When we move down the ladder into the hypo arousal state of the Dorsal Vagus, we withdraw, disconnect or at worst, freeze and shut down. In this state, we can lose our voice altogether. Access to the language centers in our brain is interrupted and therefore, connecting to our thoughts in a cognitive, cohesive way becomes impossible. In this survival state, people may feel shame in not having spoken up or in not having the words, but in this state, it is physiologically a very difficult thing to do. When we are not in survival mode our Dorsal voice becomes softer and more quiet supporting moments of intimacy and comfort. We can rest, digest and restore.
ACCEPTANCE
Our voices, in any state, are valid and I believe mine to be my greatest ally. She is my social justice warrior, my advocate, my caregiver, my educator, my truth teller, defender and peacekeeper. She is the one who sang my children to sleep, who soothed them before an operation and played with them when their father left. My voice deserves great respect and careful attention.
The goal is to have a voice that is flexible enough to move through these states with ease, clarity and intention to support our physiology. Recognising our vocal patterns or “default” voices is the first step in deconstructing limiting beliefs about our voices, then we can begin to return to the abundant voices we were born with.
And our brains LOVE the sound of our own voice. It is soothing and familiar and becomes an incredible resource for self-regulation. Humming, whistling and even singing a gentle, repetitive melody to yourself can help you to down regulate. Our first caregiver soothed us with gentle, melodic tones. It was the prosody of the voice and gentleness in the touch that helped to myelinate our Ventral Vagus Nerve and efficiently activate our Social Engagement System. This co-regulation within a container of safety actually helped to create the nervous system of another human being and is another cornerstone of Porges’ Theory.
We can apply a variety of vocal exercises and extensions to stimulate the Ventral Vagal Complex fostering safety and connection.
Here are 3 things you can do during a busy day to activate the Parasympathetic Nervous System.
- Hum while you make a cup of tea.
- Whistle while you walk at lunch.
- Speak gently and compassionately to yourself after a tough meeting or before going into a high stakes environment, it can help you better take control of the situation.
Also consider how these skills and exercises can be readily integrated into the typical routine of any healthcare professional.

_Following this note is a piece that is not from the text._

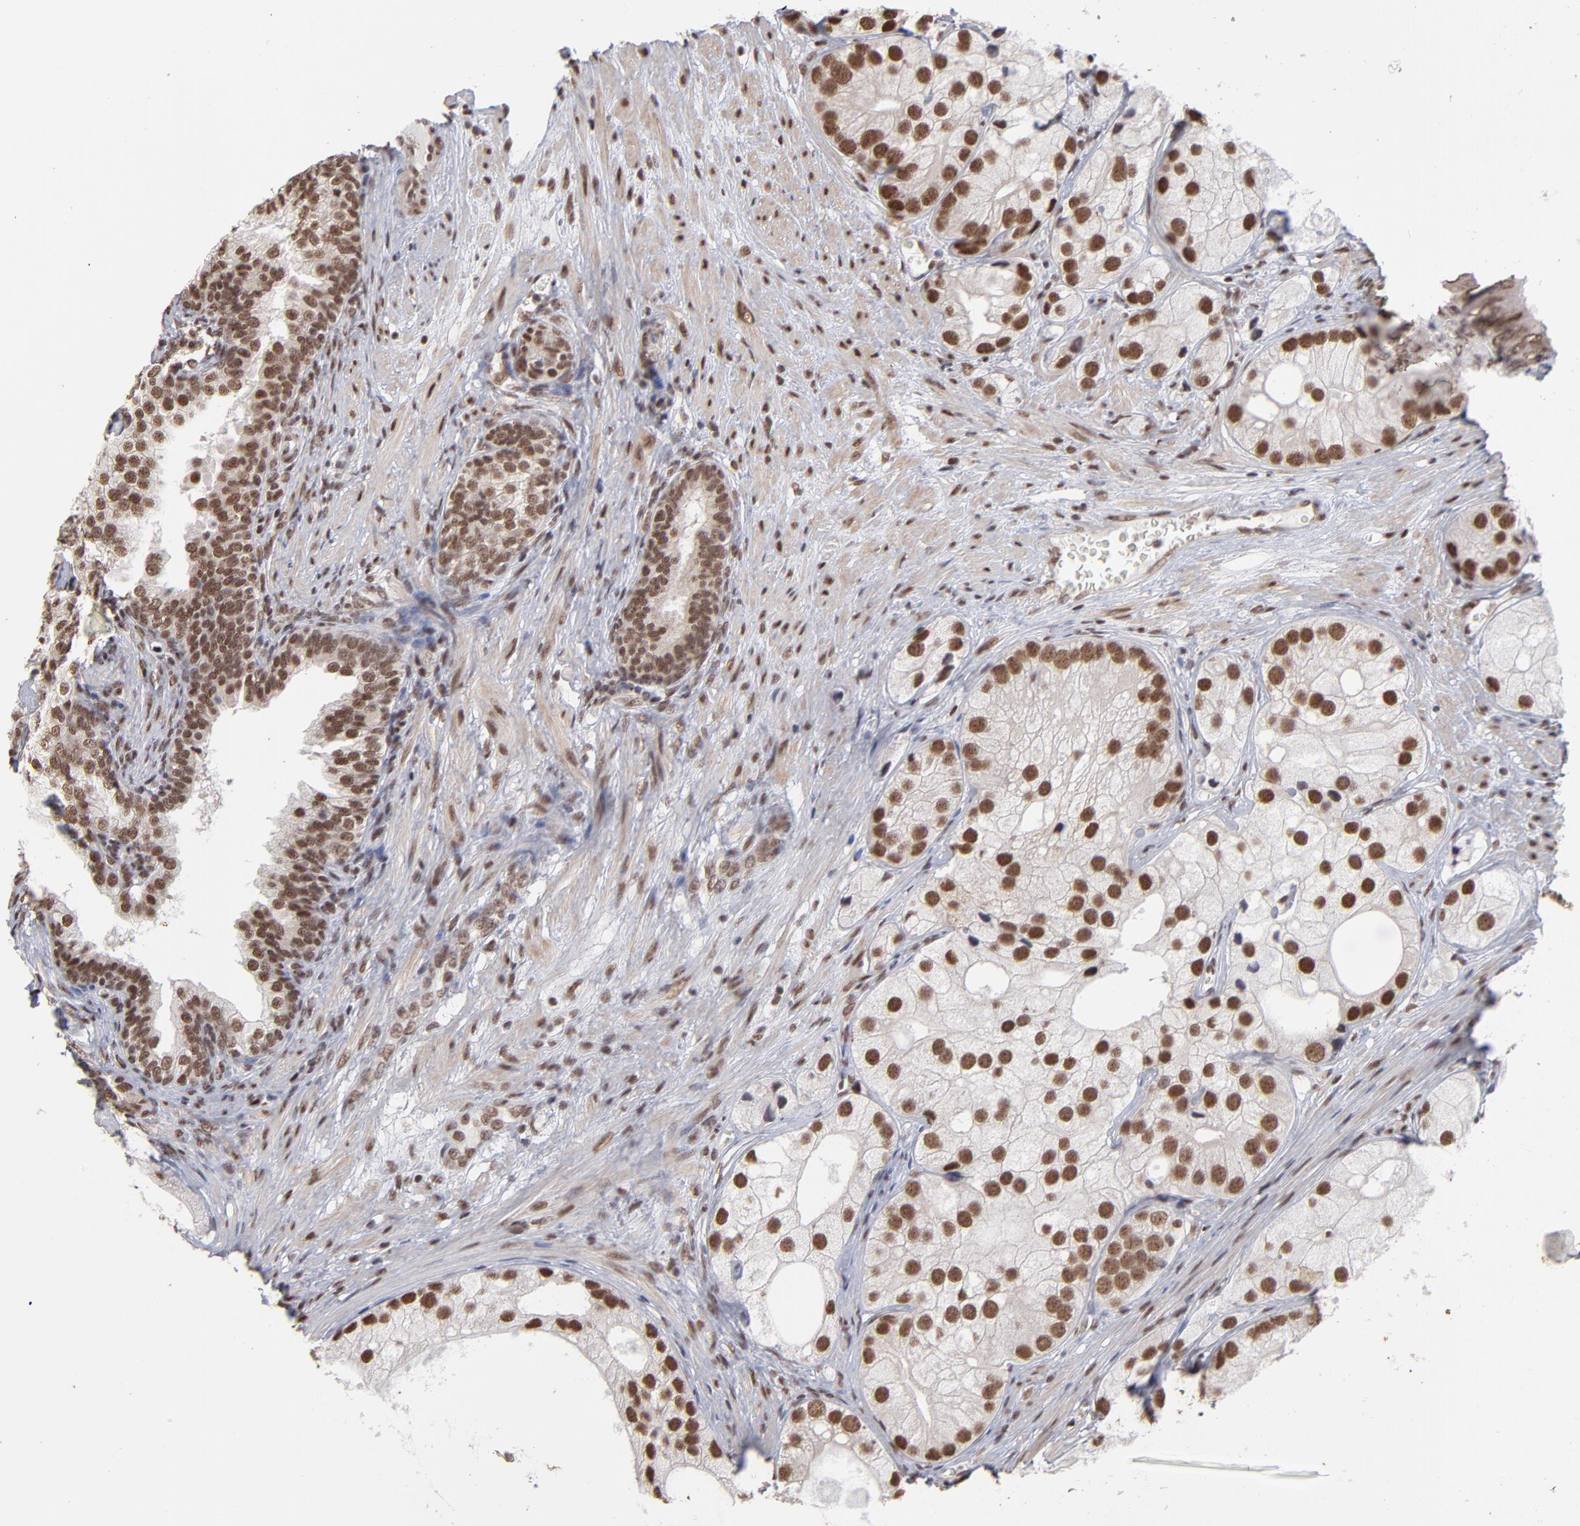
{"staining": {"intensity": "strong", "quantity": ">75%", "location": "cytoplasmic/membranous,nuclear"}, "tissue": "prostate cancer", "cell_type": "Tumor cells", "image_type": "cancer", "snomed": [{"axis": "morphology", "description": "Adenocarcinoma, Low grade"}, {"axis": "topography", "description": "Prostate"}], "caption": "IHC (DAB) staining of human prostate cancer (low-grade adenocarcinoma) reveals strong cytoplasmic/membranous and nuclear protein positivity in about >75% of tumor cells.", "gene": "ZNF3", "patient": {"sex": "male", "age": 69}}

Between surgical cases, walking between clinic patients, rounding on inpatients, or taking a few minutes for oneself are all good opportunities to implement these empowering skills and strategies.
The voice is an intricate and complex creature as beautiful as it is wild. I invite you to pay attention to it. Becoming familiar with its nuance and potential is powerful and liberating.
REFERENCES
Allison, M. The Play Zone: A Neurophysiological Approach to our Highest Performance. https://theplayzone.com.
Porges, SW. Preseidential Address, 1994. Orienting in a Defensive World: Mammalian Modifications of our Evolutionary Heritage. A Polyvagal Thoery. Psychophysiol 1995; 32: 301-318.
Porges, SW. The Polyvagal Theory: Neurophysiological Foundations of Emotions, Attachment, Communication, Self-Regulation. New York: W.W. Norton & Company; 2011.